If Charles Foster Kane had someone who asked how he was doing everyday, others may have understood what “rosebud” truly meant to him. Inquiries into our personal lives allow us a brief moment to pause and reflect. Having conversations with one another about our lives is an opportunity to kindle honest relationships, both on a personal and professional level.
As a people and project manager, it’s important for team members to feel confident about the work they’re doing and what’s ahead.
How do know if someone is feeling confident?
Confident members of your team communicate clearly and openly, their demeanor is constructive and positive, and the quality of their work shows. When a team member is uneasy or unsure, they may hunker down, feel apprehensive about asking questions, or reluctant to reach out to others for help.
Personality types play a large role in how people behave and communicate. Some team members will try to work through challenges while others will immediately reach out. Learning about each team member on a personal level will help you grow as a manager and ensure their success.
How can you help your team feel more confident?
Build trust and empathy
We juggle many things in our lives; our families, friends, hobbies, and work. The common thread between those are the personal relationships that enable us to grow and expand our connections and interests. A communicative and open relationship with team members allows individuals to freely and openly share their opinions, collaborate effectively, and feel confident during planning.
Begin to build relationships with your team by asking a couple simple questions: how are you doing? how are you feeling? Understanding your team’s unique perspectives will start to identify how you might draw path for them to succeed and feel more confident in their work.
Always remember to reach out to individuals who may be introverted or less outspoken. A strong team is a collection of T-Shaped individuals with unique strengths, specializations, and personalities. Each member of your team should be heard equally as they bring unique perspectives to the table.
Determine and establish confidence
When projects are in crisis, flags are raised, meetings are held, projects are rescoped, or processes are established to help teams mitigate incoming risks. These are great levers to pull when a team notices risks in the horizon.
However, we often overlook scenarios where people complete tasks according to schedule but feel uneasy about the outcomes or how well the project fulfills the customer requirements. What happens when individuals find themselves lost or doubtful of the success of their product or feature?
It’s important to check-in with team members for feedback.
- How’s your sprint coming along?
- Have you started working on the new tech design?
- Was the work as straightforward as you had hoped?
Complexities are not always what hold individuals back. Distractions may work their way into the sprint and manifest in many different forms. Seeing work falling off-track at the end of the sprint is both concerning and surprising, and the team will scramble to help one another.
Frequent individual check-ins help establish common behaviors and habits so team members communicate confidently and feel comfortable requesting help when needed.
Listen to feedback
Establish a process for continued feedback by intentionally building relationships and following through with frequent check-ins.

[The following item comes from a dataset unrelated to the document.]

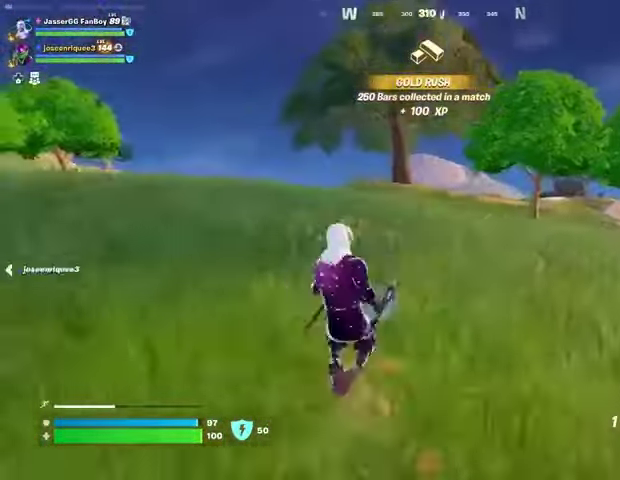
{"buttons": [], "left_stick": "up", "right_stick": "center", "events": [[100, "CROSS", "down"], [167, "CROSS", "up"], [167, "left_stick", "up"], [300, "right_stick", "up-right"], [367, "right_stick", "center"]]}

Listen and understand your team member’s feedback by acknowledging their concerns, and address them to maintain high morale and confidence. The burden of not communicating feedback becomes a tax over time that blocks individuals from feeling comfortable sharing their thoughts.
Each day is an opportunity to connect with team members to understand how they contribute to the team, learn who they are as individuals, and understand what we can do to help them succeed. Establishing communication with each team member builds valuable relationships based on honesty and trust. These tools help us surface complications early in the project lifecycle, before they become bigger issues.